FOUR ROCK 'N' ROLL ARSEHOLES
In an epic of tedium lasting, seemingly, all night long, Sunday 14th June, BBC 4, Paul Weller, the sage of Woking, talked lovingly of his hair, his clothes and himself.
Featuring his shouty songs, his shouty mates and his shouty Dad/Manager, Weller senior - a ghastly mongrel cross between Ronnie Kray and Malcolm McLaren - the ModFather relates the aritistic struggle of an Estuary Narcissuss, revealing how, after years of producing boring shouty drivel, he has now reached a high plateau of critical acceptance by immature, shouty cockneys. And become the knitwear industry's Man of the Millenium.
The whole, uncritical fanzine is rendered worthwile by a five second clip of Lord Windbag, in his rock 'n' roll days, grandstanding in front of a bunch of pasty, fuckwit musos,"united" "against" "Thatcher" in the democratic pursuit of increased album sales. I'd just like to say, quips Kinnock, that Red Wedge is not the name of my hairstyle. Bless.
Daily Telegraph readers will be disappointed that Lord Billy Bragg, pictured next to Mayor Ken, features only barely in this Saga of Mod and thankfully without his atonal tinny guitar of Socialist Reform, the cunt.
Tearing himself away from his hairdryer, the mature Weller confesses that he now realises that politicians are all just in it for themselves. There is, as we often reflect, no business like showbusiness.
Old Paul is much loved by the schedulers at the Beeb and The Weller rockumentary will be repeated endlessly. It is well worth avoiding.
6 comments:
Mr Ishmael,
I caught five minutes of it. Odious and vacuous as the gobshite is/was, I have to admit that a small shred of nostalgia appeared on the collar of me skin-tight, striped shirt. Yes, I too was that shouty, spotty, puerile dickhead. Ahhh, it was grand to be young. We rolled about in it, our ghostly-white, stick-insect bodies slick with stupidity.

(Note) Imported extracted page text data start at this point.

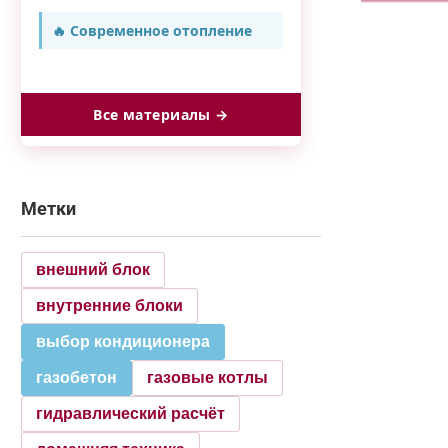
🔥 Современное отопление
Все материалы →
Метки
внешний блок
внутренние блоки
выбор кондиционера
газобетон
газовые котлы
гидравлический расчёт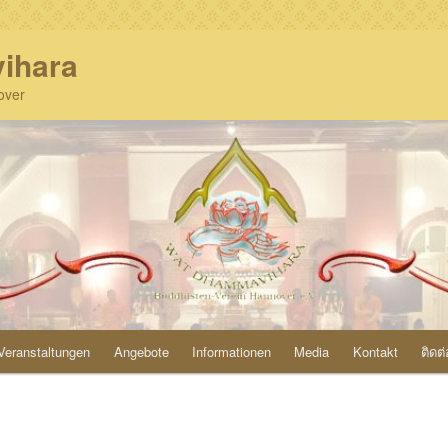
ihara
over
Veranstaltungen
Angebote
Informationen
Media
Kontakt
ติดต่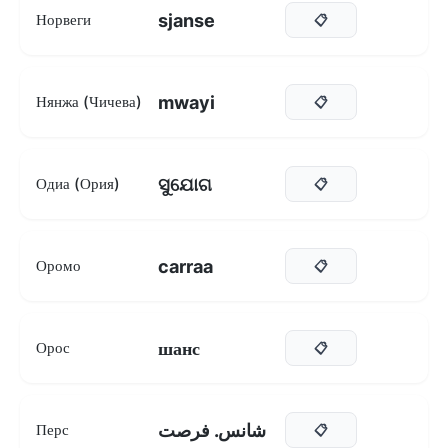
sjanse
Норвеги
📋
mwayi
Нянжа (Чичева)
📋
ସୁଯୋଗ
Одиа (Ория)
📋
carraa
Оромо
📋
шанс
Орос
📋
شانس. فرصت
Перс
📋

Turned it off, as I say, after five minutes overwhelmed by nothing. For penance, Father, I shall this evening search me out some Leonard Cohen on the jukebox. Let's sing another song, boys. This one has grown old and bitter.

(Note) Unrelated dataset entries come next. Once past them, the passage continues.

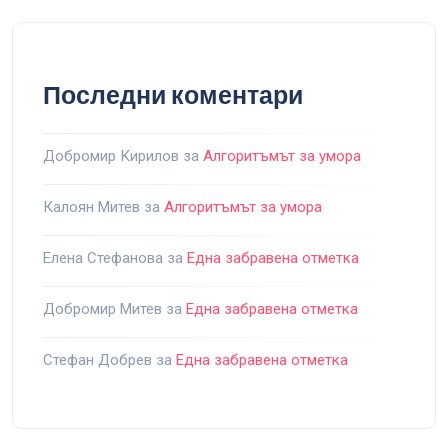
Последни коментари
Добромир Кирилов
за
Алгоритъмът за умора
Калоян Митев
за
Алгоритъмът за умора
Елена Стефанова
за
Една забравена отметка
Добромир Митев
за
Една забравена отметка
Стефан Добрев
за
Една забравена отметка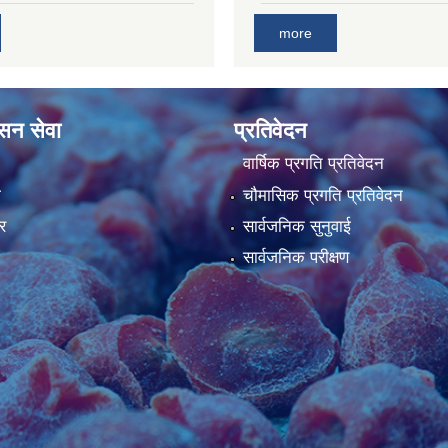
more
ासन सेवा
प्रतिवेदन
वार्षिक प्रगति प्रतिवेदन
ा
चौमासिक प्रगति प्रतिवेदन
र
सार्वजनिक सुनुवाई
सार्वजनिक परीक्षण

Whoever said politics was showbusiness for ugly fuckers was right
Dear Mr Ishmael
As the possessor of a pair of white stillettoes (are there any other shoes?) I really must protest at your designation of Woking as "Estuary".
Wokin is in Surrey, it is well norf - or west, who knows wiv these west-end types - of Teddington Locks, it is practically Windsor, which is why he wrote the Eton Rifles.
Yer Estury starts at the mudflats at the Tahah ov Lunnon, just by Traitors' Gate as was, or some say earlier below Blackfriars Bridge where the old River Fleet still joins the Thames. It ends at Sarfend. I've bin on a rivver boat from Westminster Pier and seen it all. No sign of Weller.
His website modestly says "Here was the new soul vision that Kevin Rowland had been promising five years earlier with Dexys Midnight Runners’ Searching For The Young Soul Rebels."
Rubbish. Rowland always knew were the young soul rebels were, although being smashed out of his gourd, he had to ask the audience where they were hidden.
Dear Mrs Woman On A Raft
I only meant Estuary in the sense of a dialect, perhaps a set of values and not as a matter of geographical certainty; y'know, how Cardinal Blair used to speak a unique, verbless, form of Estuary
Anyway, to we dwelling in the Far North, such distinctions as you raise are meaningless, anywhere South of Hadrian's Wall being a polyglot nightmare.
I will look at the clip when my connection -via Avanti, Australian-Italian IT Fraudsters - permits. Always had a soft spot for Kevin, he was barking mad wasn't he, and the more of those we have entertain us the wiser shall we be.
ps Mr Mongoose
As it happens the Cohen World Tour Concert, also on BBC 4, is an antidote to those weary of Dr Bob's eternal reinvention of his catalogue; Cohens tunes are more or less faithful to the original arrangement but dramatically improved by a band of virtuosi, you wouldn't believe such delights could be wrung from the old roue's turgid complaints.
Mr Ishmael,
Thank-you, I shall delve more deeply.